Les données internationales actuelles montrent que plus d'un milliard d'enfants dans le monde n'ont pas accès aux systèmes de protection sociale de base. Cela signifie que leurs familles sont largement livrées à elles-mêmes en cas de maladie, de chômage ou d'autres crises.
Pour les enfants, cela a des conséquences immédiates : une urgence médicale peut signifier la fin de leur scolarité. La perte de revenus entraîne la menace de la famine. Une crise peut détruire les rêves et anéantir les projets d'avenir.
Dans le même temps, l'injustice sociale est généralement le résultat de décisions politiques, de structures économiques et de rapports de force mondiaux – et donc le fait de l'homme.
Comme souvent, ce sont les enfants qui paient le prix fort
Comme souvent, les enfants sont particulièrement touchés, non pas parce qu'ils sont faibles, mais parce qu'ils ont le moins d'influence sur leurs conditions de vie et doivent en même temps en subir les conséquences le plus longtemps.

*ACTIVITÉ 1*
Recopiez tout le passage du texte sur la protection sociale des enfants, depuis « Dans le même » jusqu'à « le plus longtemps. ».
*ACTIVITÉ 2*
Poursuivez le texte sur la protection sociale des enfants à partir de sa dernière phrase.

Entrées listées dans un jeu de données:
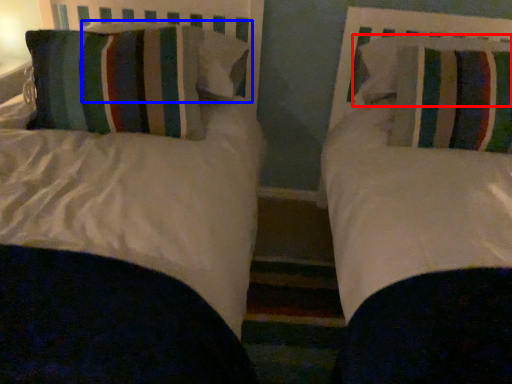
Question: Which point is closer to the camera, pillow (highlighted by a red box) or pillow (highlighted by a blue box)?

Choices:
 (A) pillow
 (B) pillow

Answer: (A)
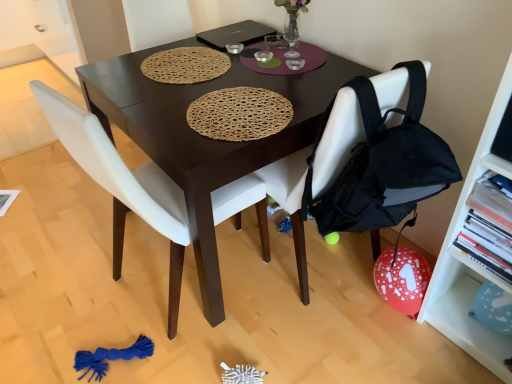
Question: Considering the relative positions of dark wood table at center and black fabric chair at center, positioned as the second chair in left-to-right order, in the image provided, is dark wood table at center to the left or to the right of black fabric chair at center, positioned as the second chair in left-to-right order,?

*RÉPONSE RÉDIGÉE 1*
Dans le même temps, l'injustice sociale est généralement le résultat de décisions politiques, de structures économiques et de rapports de force mondiaux – et donc le fait de l'homme.
Comme souvent, ce sont les enfants qui paient le prix fort
Comme souvent, les enfants sont particulièrement touchés, non pas parce qu'ils sont faibles, mais parce qu'ils ont le moins d'influence sur leurs conditions de vie et doivent en même temps en subir les conséquences le plus longtemps.

*RÉPONSE RÉDIGÉE 2*
Les dernières années ont montré à quel point les progrès vers la justice sociale sont fragiles. Les pandémies, les conflits armés, la crise climatique et l'augmentation du coût de la vie ont exacerbé les inégalités existantes, en particulier dans les pays où les systèmes de protection sociale sont faibles.
La justice sociale a de nombreux visages
En tant qu'organisation internationale d'aide à l'enfance, nous constatons chaque jour les conséquences du manque de justice sociale. Car nous côtoyons et voyons les enfants qui se cachent derrière les statistiques.
L'injustice sociale, c'est un enfant qui veut apprendre mais qui doit travailler pour survivre ; un enfant qui doit soudainement assumer des responsabilités existentielles au lieu d'être protégé ; un enfant dont le potentiel est limité par des circonstances qu'il n'a pas choisies.
Lorsque nous nous prononçons en faveur de la justice sociale, cela signifie que nous ne considérons pas ces enfants comme une note en marge, mais comme le point de départ de toute action.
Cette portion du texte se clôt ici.